Os anos 1940 confirmaram e referendaram o nome de Lobato como um dos maiores expoentes da cultura nacional. No entanto, combalido pelas batalhas que havia travado (e que continuaram até o final do governo Vargas em 1945, cabendo ao escritor o papel de uma das poucas vozes da cultura nacional que se mostravam claramente dissonantes em relação à política do Estado Novo) e por questões pessoais (como o falecimento de seu filho Edgar em 1941), Lobato passou por problemas de saúde e acabou falecendo em 1948.
Para Refletir
Sinto falta da vibração, da energia pulsante e dos sonhos de Monteiro Lobato no Brasil de hoje. Falta-nos o idealismo, a coragem, o caráter e a idoneidade de personalidades como o escritor para que possamos superar o marasmo, movimentar o cenário nacional e mundial, estabelecer novos padrões culturais e, principalmente, realizar um futuro mais promissor e justo, menos egoísta e centrado em desejos pessoais e no materialismo.
Pensamos muito em benefício próprio. Aspiramos pouco em relação ao coletivo. Queremos atingir o sucesso em nossas carreiras e por isso não nos atrevemos a valorizar a produção alheia. O Lobato editor criou caminhos para jovens escritores em ascensão. Seu lado empreendedor por sua vez pensava e articulava projetos para a nação. O escritor devotado as crianças pensava na consciência das gerações futuras...
Quantos entre nós realmente consegue pensar um pouco além do próprio umbigo, como dizem popularmente? A propagação dos ideais de realização pessoal e de consumo está aos poucos nos condenando não apenas como indivíduos, a partir de nossas consciências (quando ainda existem e resolvem dar as caras...), mas até mesmo como espécie. A ânsia pelo lucro desenfreado destrói o meio-ambiente, o efeito estufa cresce, o calor derrete as geleiras e mata aos poucos e silenciosamente diversas plantas e animais... Não está longe o dia em que pereceremos nós...
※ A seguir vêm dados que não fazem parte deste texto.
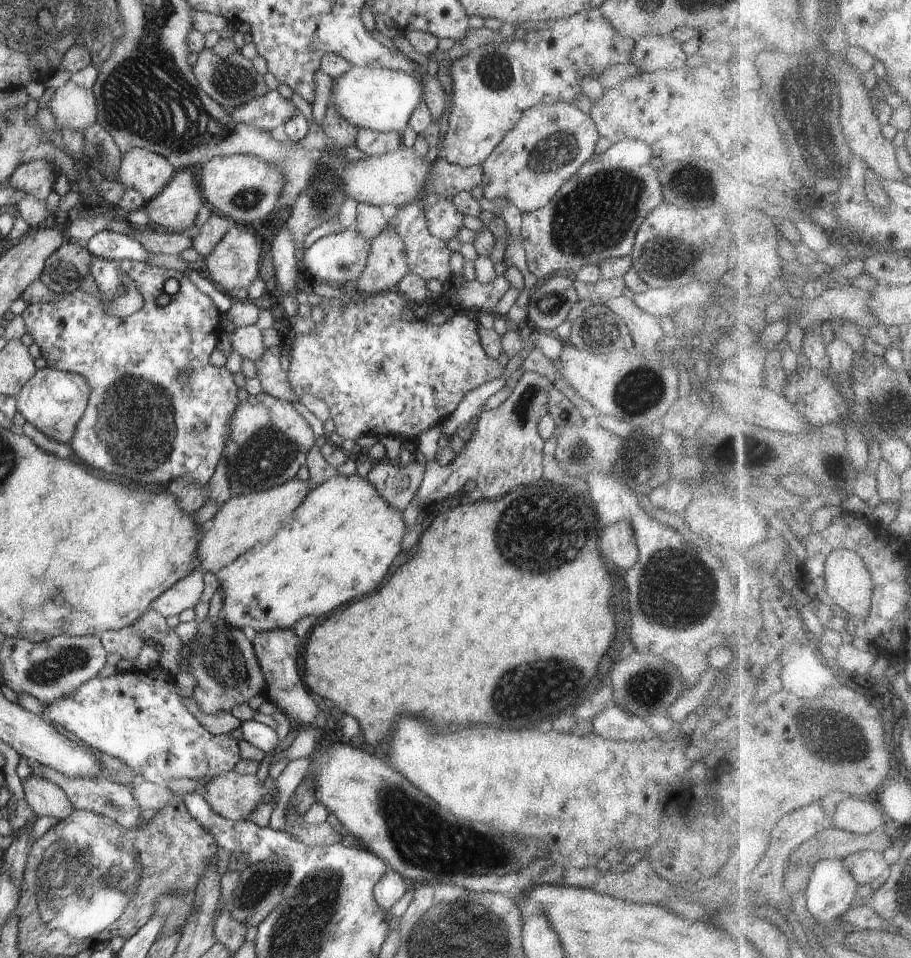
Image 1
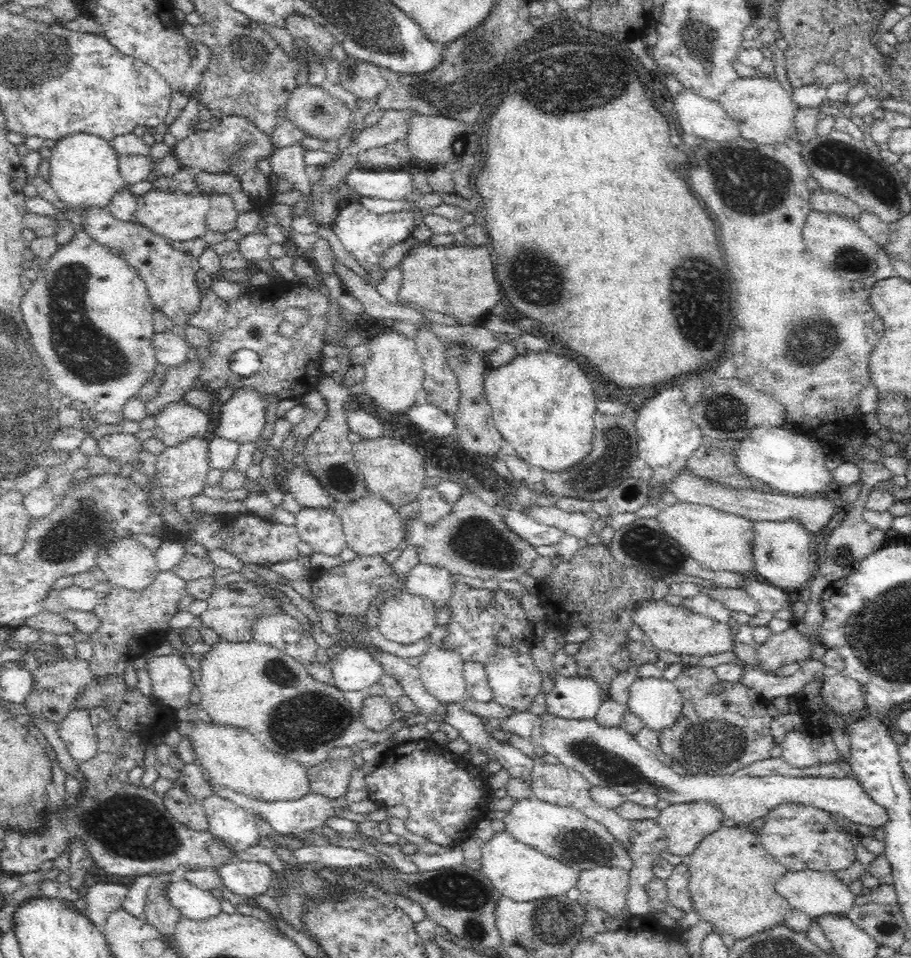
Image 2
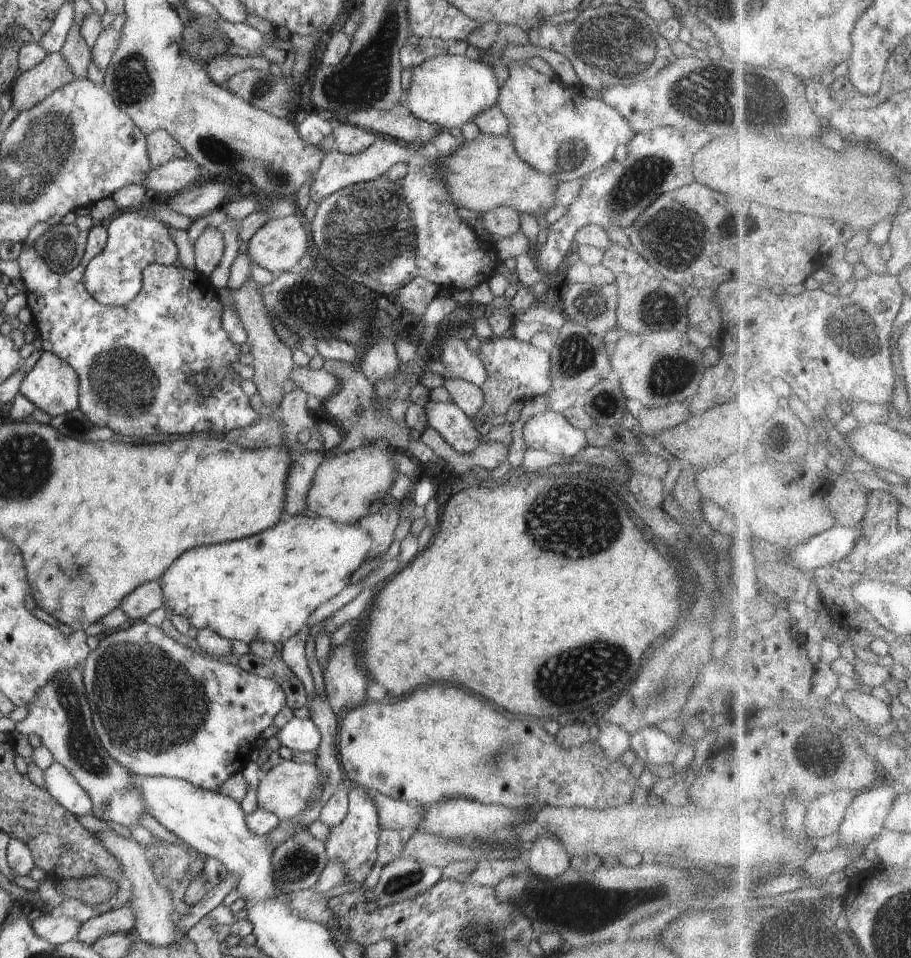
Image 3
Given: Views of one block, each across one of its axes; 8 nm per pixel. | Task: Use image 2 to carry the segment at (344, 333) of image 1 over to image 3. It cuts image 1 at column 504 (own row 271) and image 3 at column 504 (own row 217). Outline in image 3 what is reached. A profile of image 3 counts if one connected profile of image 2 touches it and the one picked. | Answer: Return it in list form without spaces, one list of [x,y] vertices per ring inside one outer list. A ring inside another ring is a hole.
[[[511,335],[486,341],[473,337],[468,344],[473,349],[473,353],[480,357],[488,372],[486,382],[480,387],[485,397],[483,408],[478,415],[470,417],[476,430],[479,430],[482,424],[486,424],[486,415],[490,410],[494,414],[504,416],[511,404],[520,400],[531,400],[550,390],[552,382],[550,382],[550,353],[548,351]]]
Fale. Escreva. Manifeste suas opiniões. Articule-se. Aja em prol de causas nobres e justas. Não pense apenas nos lucros ou dividendos de seu trabalho e de suas ações. Não atue pensando em holofotes, fama e reconhecimento. Qualquer benefício pessoal é apenas conseqüência de uma valorização que não deve ser um fim, mas que é somente o merecido cumprimento e saudação de outros pelo trabalho digno, justo e bem realizado por um em prol de todos...
Lobato é inspiração. Homem de origens interioranas. Que ousou ser escritor, fazendeiro, pintor, fotógrafo, editor, funcionário público no exterior, industrial,... Sem perder a dignidade em nenhum momento. Sempre acreditando em seus princípios e defendendo seus ideais.
Obs. Estive no último final de semana em Monteiro Lobato, cidade paulista localizada no Vale do Paraíba, com bela vista para a Serra da Mantiqueira e visitei com minha família o Sítio do Pica-Pau Amarelo, propriedade herdada por Monteiro Lobato na década de 1910 e local onde o escritor produziu suas obras iniciais, como Urupês, Jeca Tatu e Histórias sobre o Saci-Pererê e, certamente, local em que brotaram as ideias para seus clássicos com Emília, Visconde, Dona Benta, Narizinho, Pedrinho, Nastácia e companhia. Um passeio imperdível!
Prof. Dr. João Luís de Almeida Machado
Membro da Academia Caçapavense de Letras
Um comentário:
Se não me engano é de Monteiro Lobato o velho adágio " Ou o Brasil acaba com a saúva , ou a saúva acaba com o Brasil". Frase que cabe como uma luva na atual políca nacional depois que inventaram os aloprados, sangue ssugas e outras milongas mais criadas pelo pt. "Ou o povo acaba com a petezada, ou a petezada acaba com a política nacional" Pobres brasilis.